COOKEVILLE – South Carolina’s Tim Lowry has been telling stories “of the people, by the people and for the people” for 15 years.
He’ll continue that tradition as the headliner of Cookeville Leisure Services’ fifth annual Storyfest in the Park on May 5 at Dogwood Park.
“If you’ve never seen a professional storyteller, treat yourself to a wonderful day under the big tent,” Beth Thompson, Cookeville museums manager, said of the free festival to be held from 10 a.m.-5 p.m.
Lowry, known for his zippy historical tales and laugh-out-loud personal stories, is no stranger to Cookeville. He was part of the 2016 Storyfest lineup.
“He enthralled audiences with his hilarious and energetic brand of telling,” Thompson said. “We know how much the crowds will appreciate his return visit.”
Also taking the Storyfest stage will be Jane O. Cunningham of Georgia, Allen Dyer of Portland (formerly of Baxter) and Peggy Fragopoulos of Cookeville. In addition, music will be presented by the Tennessee Tech University Afro-Caribbean Ensemble.
The festival will also feature a new amateur storytelling competition among eight local storytellers selected on a first-come, first-served basis in early April.
“The audience will have the opportunity to enjoy 10-minute stories told by local tellers competing for cash prizes,” Thompson said, adding that judges will include Cookeville Mayor Ricky Shelton, Putnam County Executive Randy Porter and former Cookeville museums manager Judy Duke.
The Storyfest schedule is as follows:
- 10 a.m. and 1 p.m. –Tennessee Tech University Afro-Caribbean Ensemble
- 10:30 a.m. – Allen Dyer
- 11 a.m. – Peggy Fragopoulos
- 11:30 a.m. and 3 p.m. – Jane O. Cunningham
- 12 p.m. and 3:30 p.m. – Tim Lowry
- 1:30-3 p.m. – Storyfest competition
Lowry grew up in southeastern Kentucky, where he learned the art of storytelling from Appalachian folk who spun yarns and told tales to entertain, teach morals and pass along local history. In the tradition of Mark Twain, he blends historic fact and folktale with poetic language that is “refreshingly candid and deliciously sweet,” his website says. After earning a theater degree, he taught English for five years before going into full-time storytelling. He has made several TV appearances, recorded CDs, filmed a DVD and written a storytelling handbook.

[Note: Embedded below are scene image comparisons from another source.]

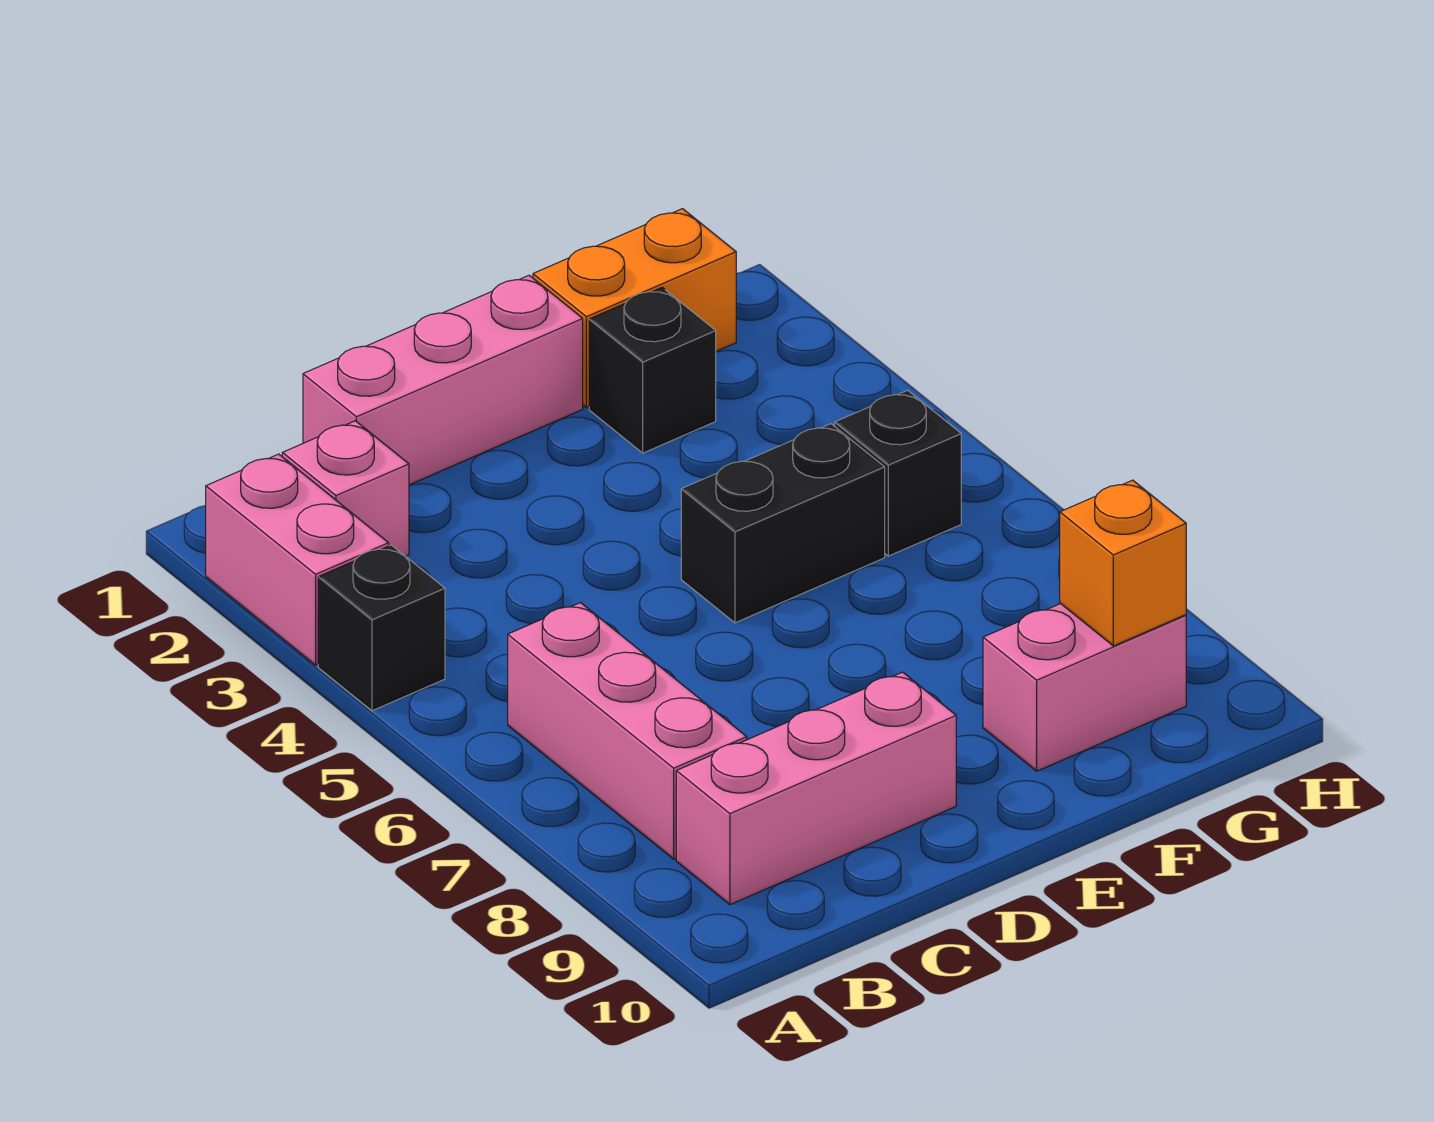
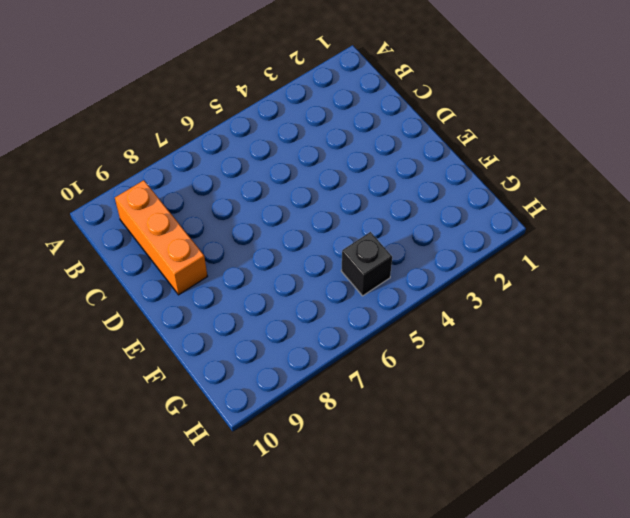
orange 1x3 brick [115,180,207,295] -> pink 1x3 brick [676,672,956,905]
none -> pink 1x2 brick [205,454,389,665]
none -> black 1x1 brick [318,545,445,711]
none -> pink 1x1 brick [282,421,409,556]

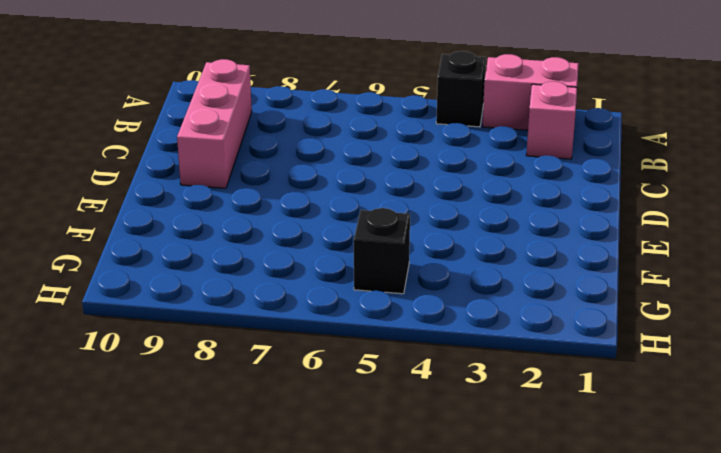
none -> pink 1x3 brick [508,603,747,859]
none -> pink 1x3 brick [303,275,583,485]
none -> black 1x2 brick [681,424,885,623]

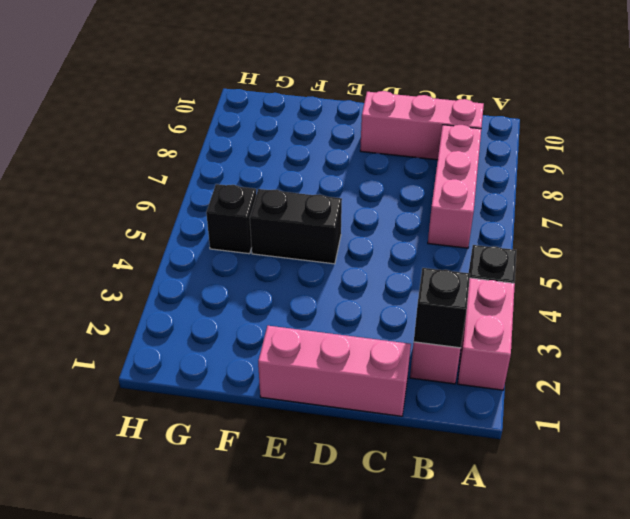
black 1x1 brick [414,268,470,348] -> black 1x1 brick moved to [589,288,716,453]
none -> orange 1x2 brick [533,209,736,408]
none -> pink 1x2 brick [983,603,1186,771]
none -> orange 1x1 brick [1060,480,1186,646]

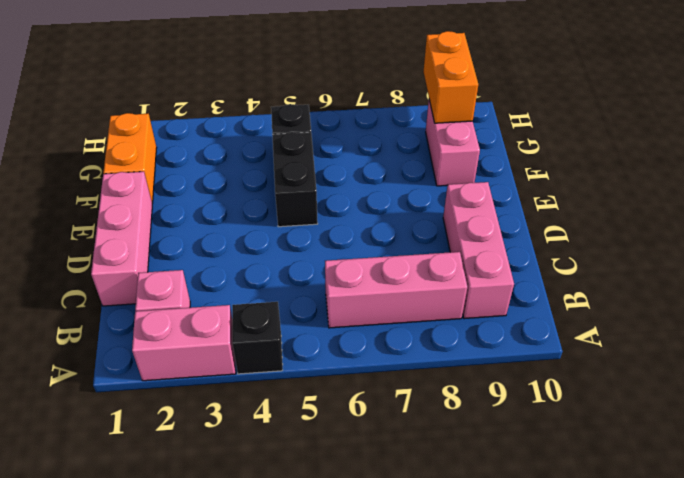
orange 1x2 brick [423,31,478,123] -> orange 1x1 brick [1060,480,1186,646]
none -> black 1x1 brick [589,288,716,453]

Cunningham, a Mississippi native who lives in Georgia, is a Ridge and Valley Storytelling Guild member, a producer of The Big Fibbers Storytelling Festival in Rome, Georgia, and a retired teacher. She has presented story programs and workshops throughout the Southeast from Washington, D.C., to Puerto Rico.
Dyer is a humorist and storyteller, as well as an assistant principal at Portland High School. He has been active in education for more than 30 years as a vocational teacher and administrator, and storytelling is a natural part of his classroom experience. He tells tales about life and his adventures growing up in the Upper Cumberland.
Fragopolous taught public school for 43 years and is in her 34th year of teaching at the collegiate level. She is also a world traveler and author of “That’s the Truth If I Ever Told It,” a biography on Grand Ole Opry legend Bashful Brother Oswald, as well as a new book of motivational “Thoughts for the Day.” She has participated in Storyfest each year.
Storyfest will also feature food vendors and an Artists’ Alley with one-of-a-kind creations by local artists.
Thompson said Storyfest showcases the art of storytelling, which is “very different from reading a book to a child.”
“Storytelling is the oldest form of historic recordkeeping, going back to the beginning of time,” she said. “Our storytellers will entertain and enlighten you with their style of storytelling, taking you on a journey where you’ll laugh and cry and walk away with a smile feeling very glad you came.”